We then use td_normalize_overlap_meet to merge records that intersect, sharing the f1 field's value as the key. In your case that would be customerid. The result is three records for this one customer since we have three groups that "overlap" or "meet" each other's time periods.
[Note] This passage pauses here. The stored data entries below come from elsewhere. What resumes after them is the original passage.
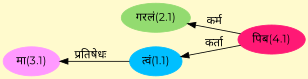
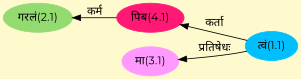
  digraph {
    bgcolor=lemonchiffon1
    compound=true
    fontname=Montserrat
    rankdir=LR
    node [fontname=Montserrat style=filled]
    edge [dir=back fontname=Montserrat]
    n1 [color="#00BFFF" label="त्वं(1.1)"]
    n2 [color="#FF1975" label="पिब(4.1)"]
    n3 [color="#93DB70" label="गरलं(2.1)"]
    n4 [color="#FF99FF" label="मा(3.1)"]
-   n1 -> n2 [label="कर्ता"]
+   n2 -> n1 [label="कर्ता"]
    n3 -> n2 [label="कर्म"]
    n4 -> n1 [label="प्रतिषेधः"]
  }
We then join the td_normalize_overlap_meet output with the output from when we determined the periods. We use the P_INTERSECT function to see which periods from the normalized CTE INTERSECT with the periods from the initial Period CTE. From the result of that P_INTERSECT join we grab the values we need from each CTE.
Lastly, Dense_Rank() gives us a rank based on the normalized period for each group.